L’offensiva ucraina è stata un flop, il sostegno occidentale è evaporato

di Pietro Licciardi 

PER ZELENSKYJ NON VA BENE. E ORA RISCHIA IL POSTO (SE NON LA VITA)

La guerra in Ucraina sta volgendo verso l’epilogo? Sembra proprio di si. La grande offensiva estiva, lanciata da Kiev nonostante gli inviti alla prudenza degli alleati della Nato, si è arenata senza portare a risultati strategici di rilievo. I russi hanno tenuto, nonostante le perdite di uomini e materiali, che del resto sono state pesanti anche per gli ucraini, e continuano a resistere ma quel che è peggio il fronte politico interno in Ucraina sembra si stia sfaldando mentre Stati Uniti ed Europa non sembra abbiamo ancora intenzione di sostenere con l’invio di altre armi e soprattutto munizioni l’esercito ucraino. Inoltre si stanno avvicinando le elezioni sia in America che in altre nazioni del nostro Continente e potrebbe risultare difficile alle rispettive leadership giustificare un ulteriore impegno in un conflitto che rischia di trascinarsi ancora per anni. 

Secondo diversi osservatori anche il presidente ucraino Volodymyr Zelen’kyj ha giocato male le sue carte, continuando a illudere i compatrioti e l’opinione pubblica occidentale che dopo aver resistito alla prima fase dell’invasione e avere subito dopo addirittura accennato una controffensiva che sembrava aver messo in difficoltà le forze di Mosca gli ucraini avrebbero non solo ripreso tutti gli oblast’ occupati nel febbraio dello scorso anno ma anche l’intera Crimea.  

Come scrivemmo all’inizio del conflitto l’Ucraina si è trovata coinvolta in una guerra che difficilmente avrebbe potuto vincere e questo per diversi motivi: il gap demografico – poco più di 30 milioni di ucraini contro 143 milioni circa di russi -, la mancanza di una industria capace di produrre armi pesanti e munizioni; soprattutto la totale dipendenza dagli alleati occidentali, i quali hanno mostrati fin da subito di essere divisi sugli aiuti militari da inviare, di avere a loro volta arsenali sguarniti e non in grado di far fronte a consumi di materiali paragonabili a quelli delle due guerre mondiali.

Non solo, ma convinti all’inizio che l’Ucraina si sarebbe arresa davanti alle preponderanti forze di Mosca i governi occidentali solo in un secondo momento hanno deciso di sostenerla ma senza avere un obiettivo finale preciso e realistico verso il quale orientare il conflitto, lasciando così a Zelenskyj il compito di indicare la meta – la vittoria totale su Mosca e il ristabilimento della piena integrità territoriale – che però si è rivelata essere del tutto fuori portata.

Nonostante ciò Kiev ha raggiunto risultati politici di assoluto rilievo, dimostrando a Putin di non essere affatto una sorta di provincia ribelle dell’impero ma una nazione fiera della sua indipendenza e perfettamente in grado di difendersi.

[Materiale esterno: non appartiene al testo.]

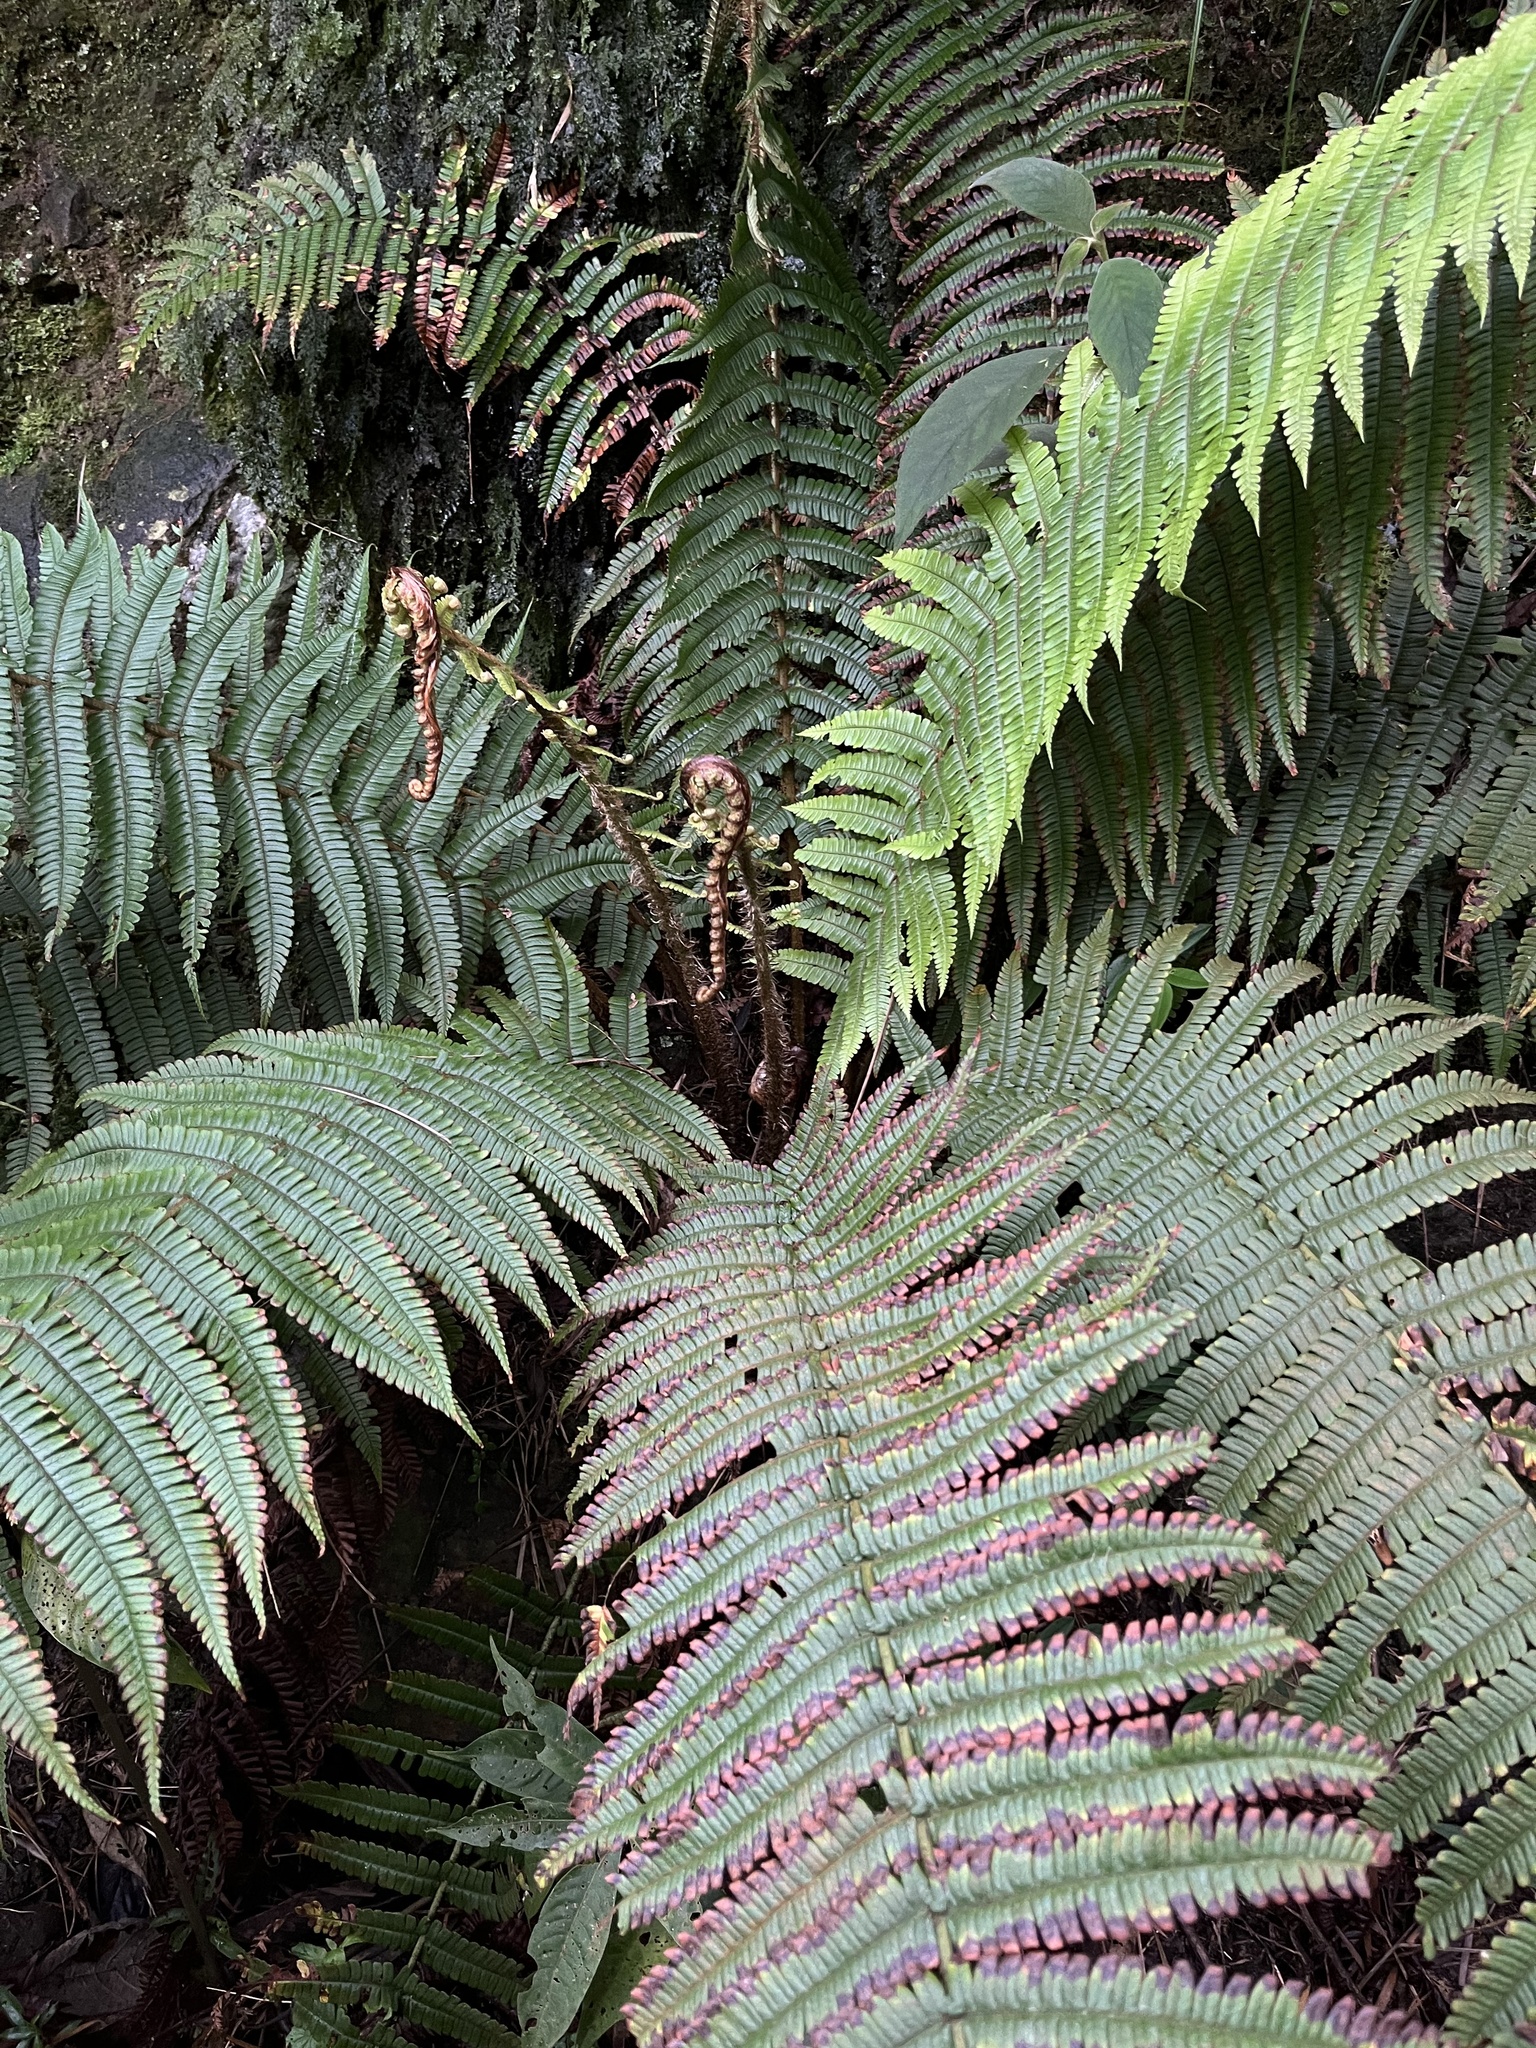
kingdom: Plantae
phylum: Tracheophyta
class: Polypodiopsida
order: Polypodiales
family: Dryopteridaceae
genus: Dryopteris
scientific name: Dryopteris wallichiana
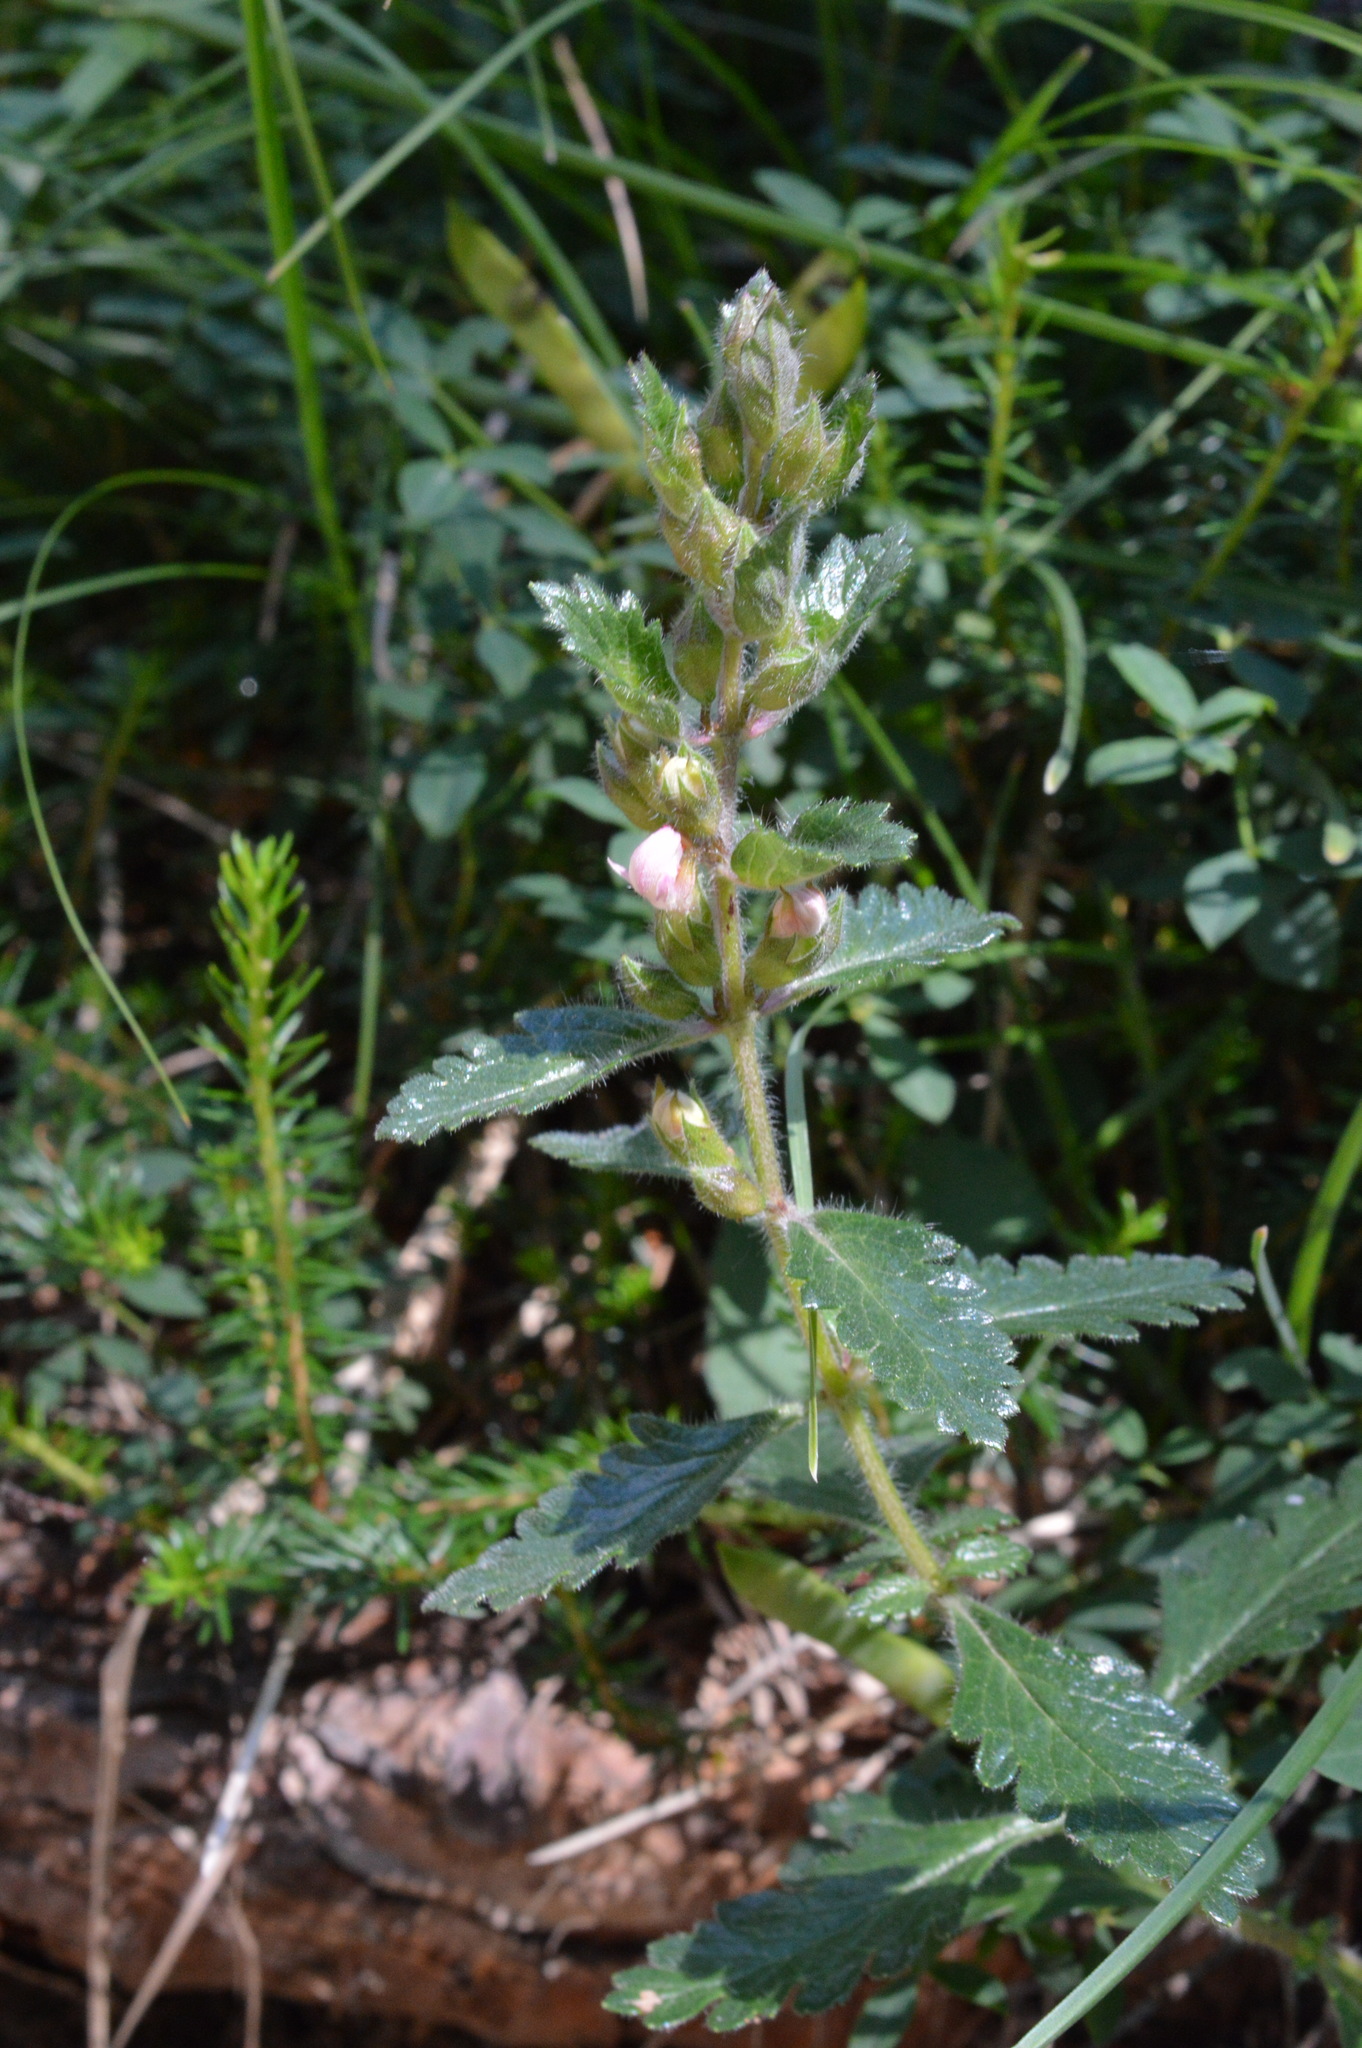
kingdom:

Inoltre ha conquistato una notevole rilevanza sul piano internazionale e un credito economico praticamente illimitato, con la promessa da parte europea e americana di una completa ricostruzione post-bellica. Tuttavia l’intransigenza di Zelenskyj, sia pure giustificata da una opinione pubblica ancora oggi determinata a combattere e vincere, sta rischiando di compromettere molti di questi vantaggi, per non parlare della sua carriera politica.

Una cronicizzazione del conflitto renderebbe impossibile l’ingresso dell’Ucraina sia nella Nato che nell’Unione europea, assorbirebbe enormi risorse in un paese che già prima della guerra era il più povero del Continente e lascerebbe nella precarietà una economia che per sopravvivere ha assoluto bisogno dei porti sul Mar Nero, che però senza una pace stabile rimarrebbero sotto il tiro di missili e artiglierie russe.

E infatti a Kiev comincia a montare l’opposizione all’attuale presidente, il quale dopo aver ripetuto da un anno a questa parte che avrebbe riconquistato tutto si ritrova a non aver riconquistato quasi nulla e in tal modo sta trasformando una quasi vittoria politica e morale sul gigante Russo in una sconfitta.